** Assignment **
Where a record contains an image, leave the image out and print the rest exactly.

[Records from a collection]

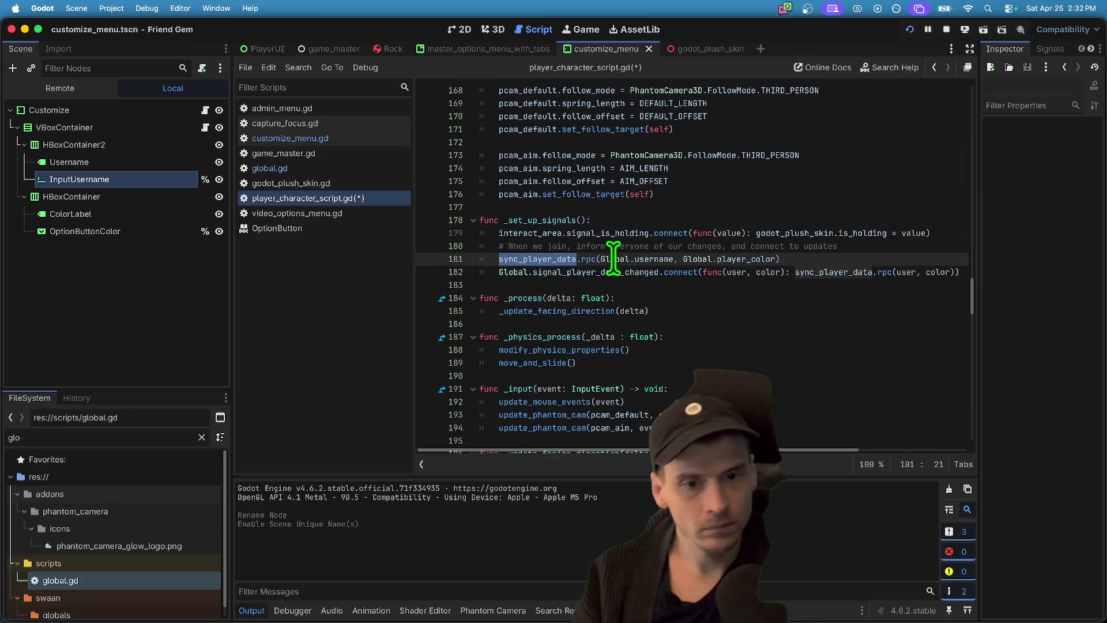
click(823, 272)
double_click(833, 272)
click(868, 272)
double_click(510, 259)
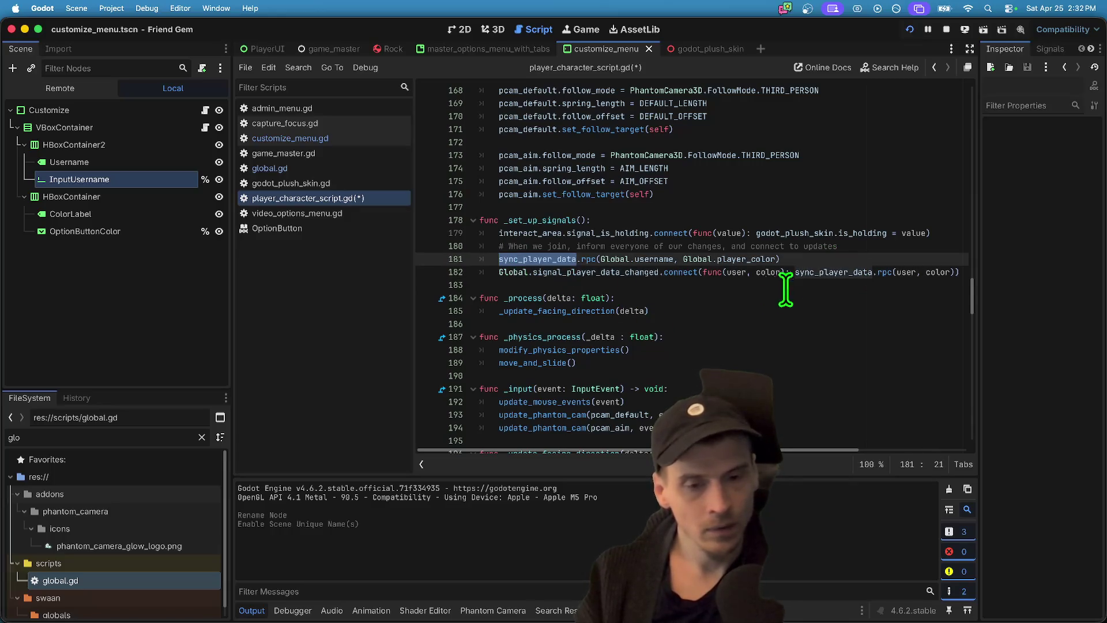
double_click(651, 258)
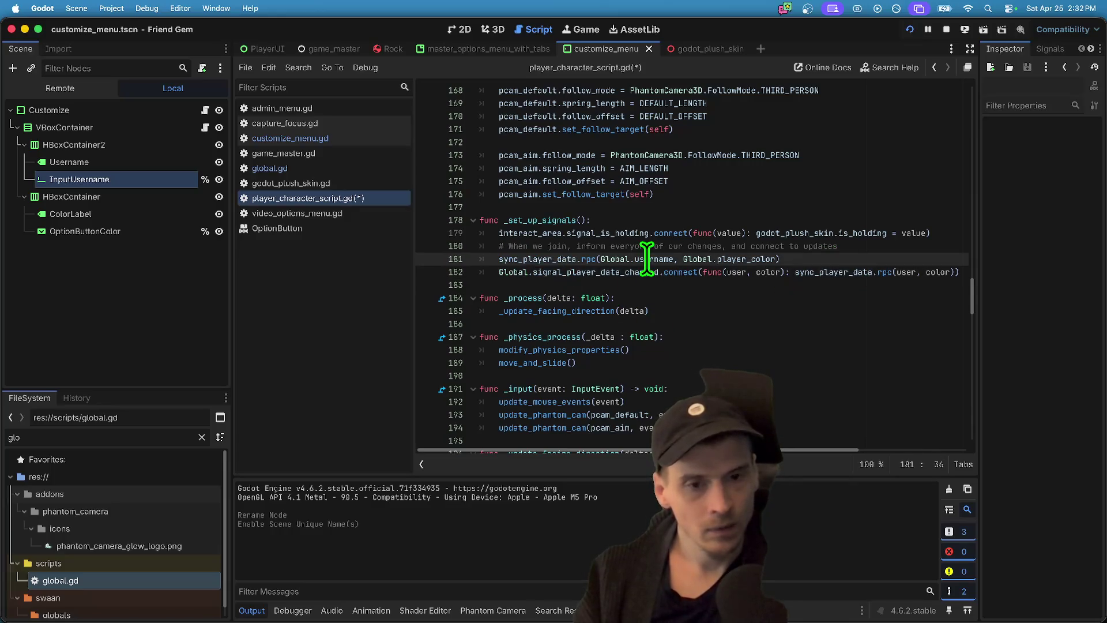
super+click(561, 259)
click(774, 312)
- Wrap the %Nameplate.text assignment in sync_player_data inside an 'if username:' block
double_click(610, 312)
click(855, 311)
key(Return)
text(if username:)
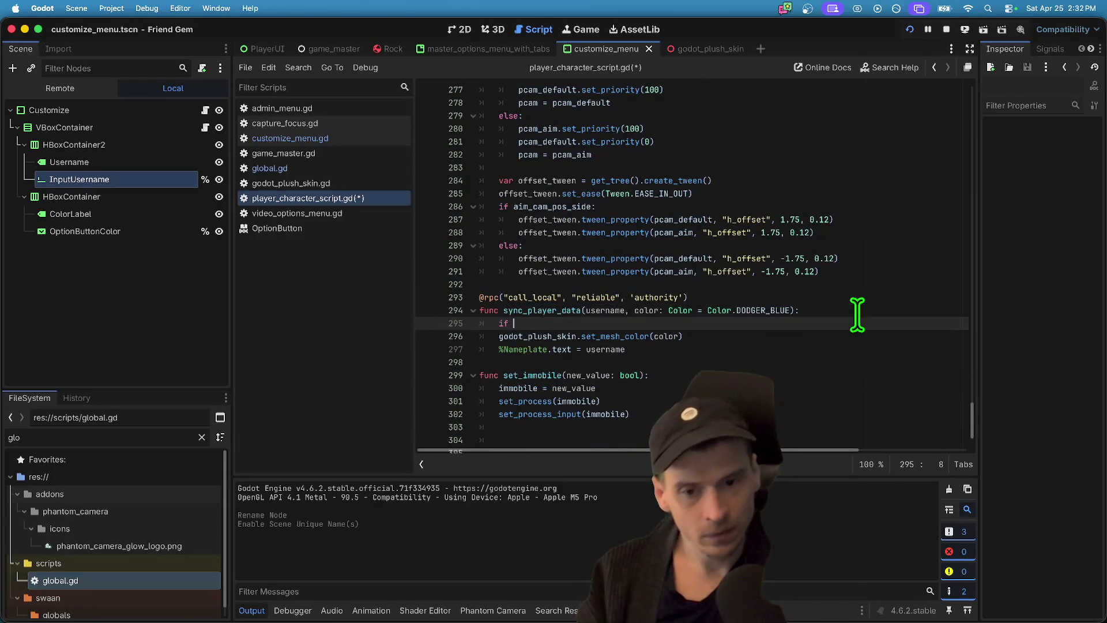
key(Return)
click(803, 361)
key(super+x)
key(Up)
key(Up)
key(super+v)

** Response below **
click(823, 272)
double_click(833, 272)
click(868, 272)
double_click(510, 259)
double_click(651, 258)
super+click(561, 259)
click(774, 312)
- Wrap the %Nameplate.text assignment in sync_player_data inside an 'if username:' block
double_click(610, 312)
click(855, 311)
key(Return)
text(if username:)
key(Return)
click(803, 361)
key(super+x)
key(Up)
key(Up)
key(super+v)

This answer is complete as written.